Yes, I mentioned that above... but I'm not going to do that at every call to the CRT or the OS. I know perfectly well that malloc() won't throw. I'm trying to systematically minimise waste.

On Sat, 24 Aug 2024 at 12:28, Walter Bright via Digitalmars-d < digitalmars-d@puremagic.com> wrote:

> Another approach is to compile the .c file with the -di flag, which will
> translate the C code to D code and emit it into .di file.
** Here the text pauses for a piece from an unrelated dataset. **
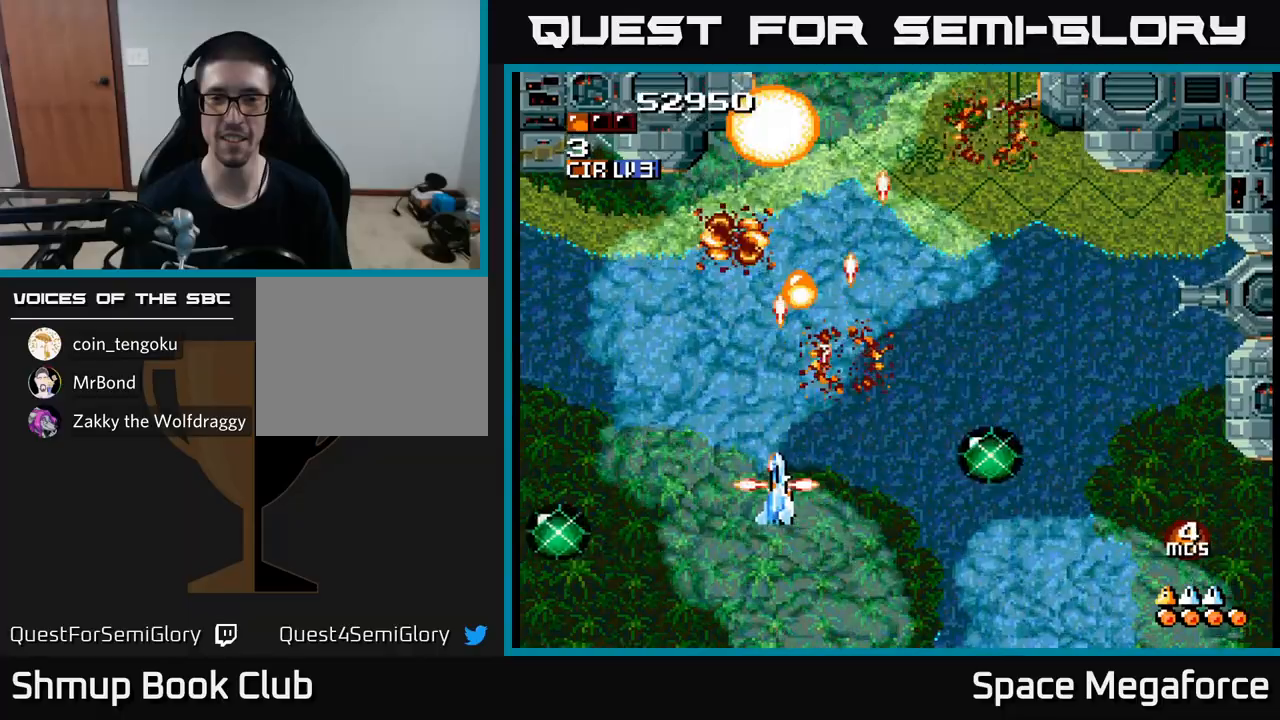
{"buttons": ["X", "DPAD_UP"], "events": [[50, "DPAD_LEFT", "up"], [67, "DPAD_UP", "down"], [283, "DPAD_RIGHT", "down"], [467, "DPAD_RIGHT", "up"], [467, "DPAD_UP", "up"], [483, "DPAD_UP", "down"]]}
It doesn't do
> this
> perfectly, but usually gets it good enough that any rough edges can be
> edited
> and fixed.
>
> Then you can add @nogc and nothrow.
>

*sigh* ... I'm not going to do that.
ImportC either works, or it doesn't... and it currently doesn't work, and
I'm just going to move on.
By far the easiest and least ridiculous feeling thing can do right now is
to just prototype the occasional C library call inline immediately before
the call, which is what I've moved on with.
Fortunately my call volume is low.

On 25/08/2024 5:10 AM, Manu wrote:
> I might have been inclined to back you on that one... that said though, the real solution to that category of problem is to accept that we need annotated scopes.
> We need to have:
> 
> @trusted {
>    some_code;
> }

I've been considering something along these lines.

Specifically, ``@trusted`` does not mean the entire body shouldn't be verified. It just means that you are going to do something naughty that needs looking at.

So you need annotated scopes inside of it, to do the naughty thing.